* THE PROBLEM:
Reproduce every line of the listing below word for word, leaving the pictures out of your answer.

==== STORED DATA

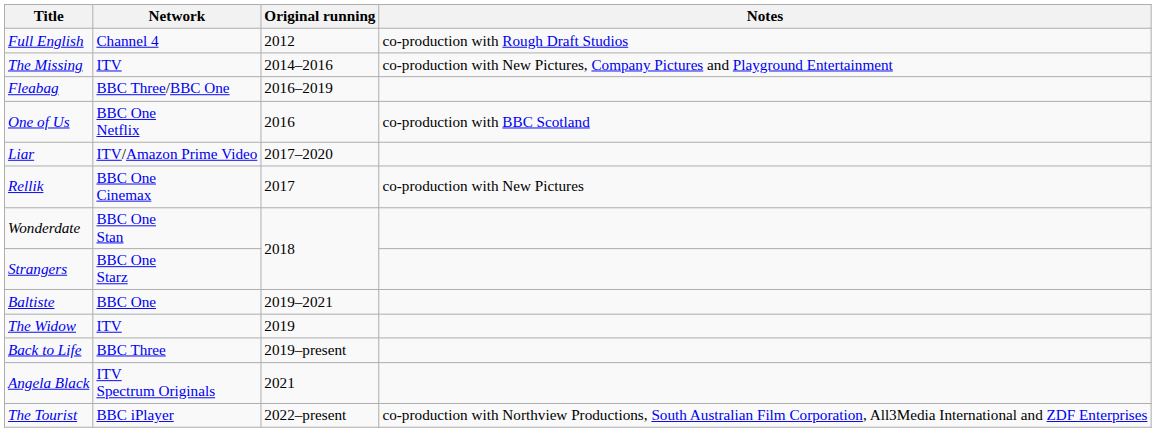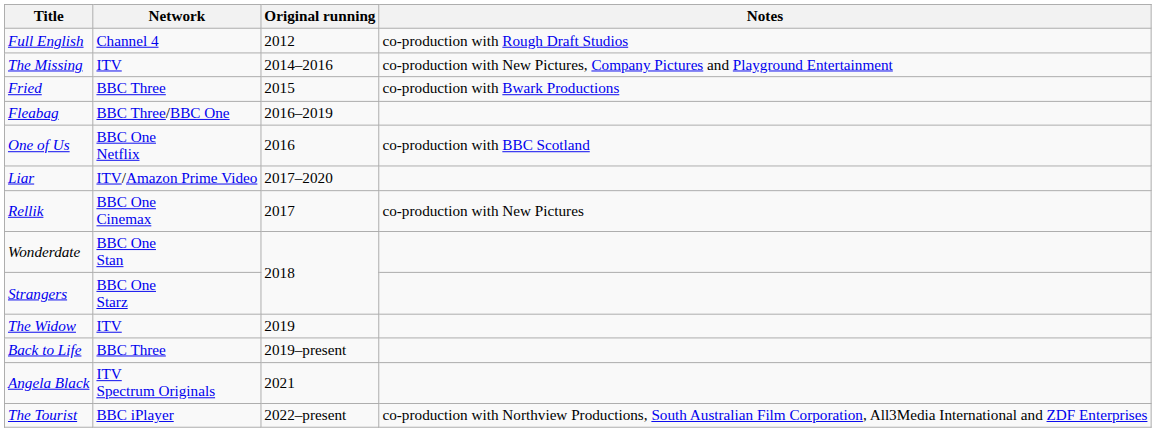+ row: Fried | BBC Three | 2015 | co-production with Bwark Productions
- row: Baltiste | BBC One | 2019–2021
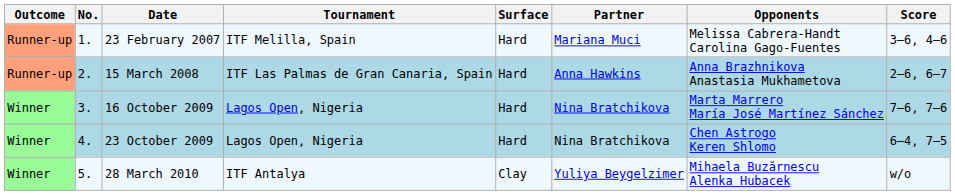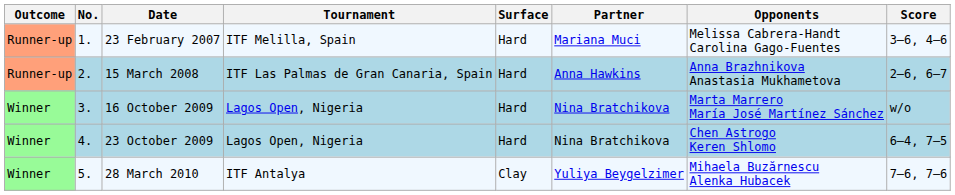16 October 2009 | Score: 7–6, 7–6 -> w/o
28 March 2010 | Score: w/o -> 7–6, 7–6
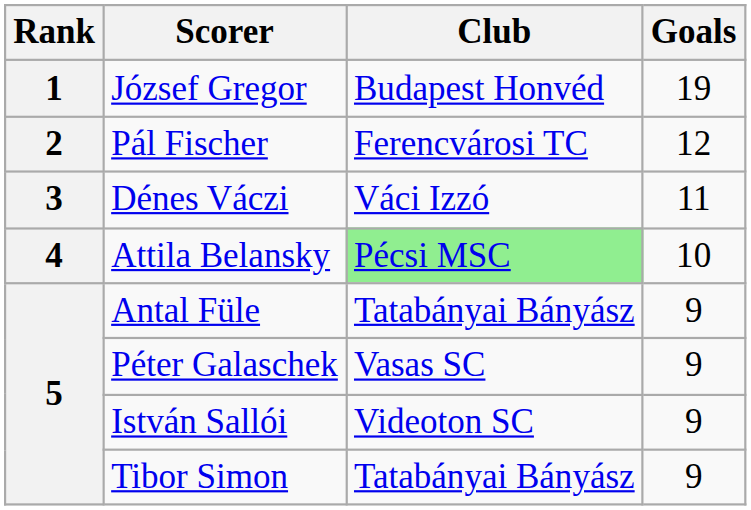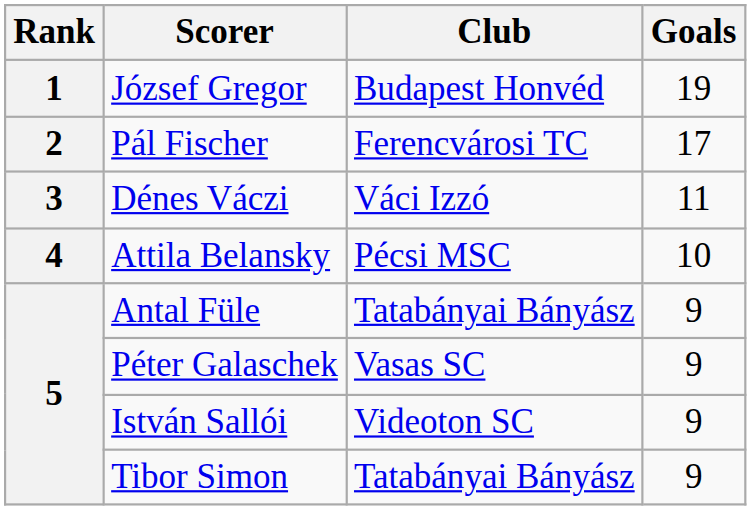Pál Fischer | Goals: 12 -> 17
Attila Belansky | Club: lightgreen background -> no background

========

* RESPONSE TO THE TASK:
+ row: Fried | BBC Three | 2015 | co-production with Bwark Productions
- row: Baltiste | BBC One | 2019–2021
16 October 2009 | Score: 7–6, 7–6 -> w/o
28 March 2010 | Score: w/o -> 7–6, 7–6
Pál Fischer | Goals: 12 -> 17
Attila Belansky | Club: lightgreen background -> no background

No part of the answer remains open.